Heating, ventilation, and air system encompasses heating, ventilation, and air conditioning, which is integral component of
pharmaceutical facility functionality. The system is needed for maintenance of a suitable temperature, for continuous flow
of air, which ultimately prevents cross‑contamination and accumulation of air and to ensure the cooling of air in the premises.

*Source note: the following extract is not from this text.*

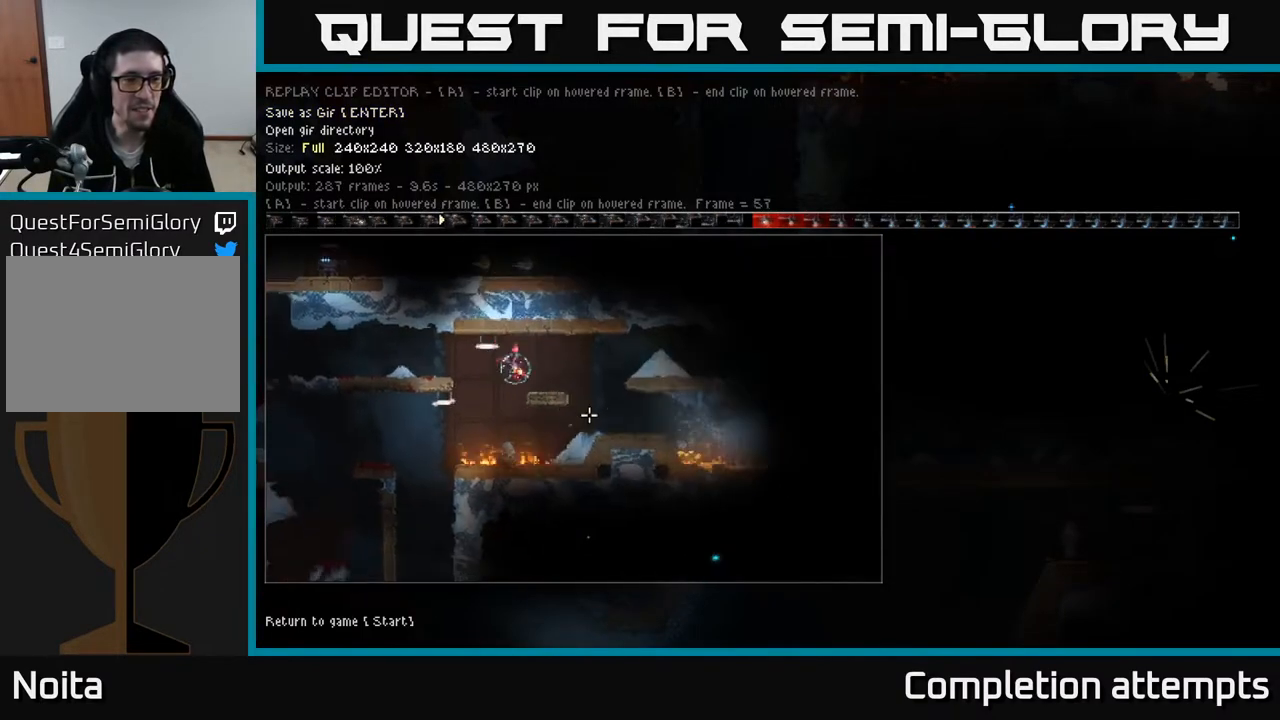
{"buttons": ["DPAD_RIGHT"], "left_stick": "center", "right_stick": "center", "events": []}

The three core facets of HVAC system validation comprises of installation qualification (IQ), operational qualification (OQ), and
performance qualification (PQ). Validation of HVAC system is an essential subject to provide documented evidence about the
accuracy of results produced by it. The validation of HVAC system involves systemized and assembled documents of functional specifications; design drawings, plans, and specifications; validation master plan; testing, adjusting, and balancing (TAB); and startup reports. The various parameters to be evaluated for the validation of HVAC system include air flow pattern, air flow velocity, air changes per hour, filter leak test, particle count, viable monitoring, filter integrity test, pressure difference, recovery test for temperature and humidity, temperature and humidity uniformity, and fresh air determination.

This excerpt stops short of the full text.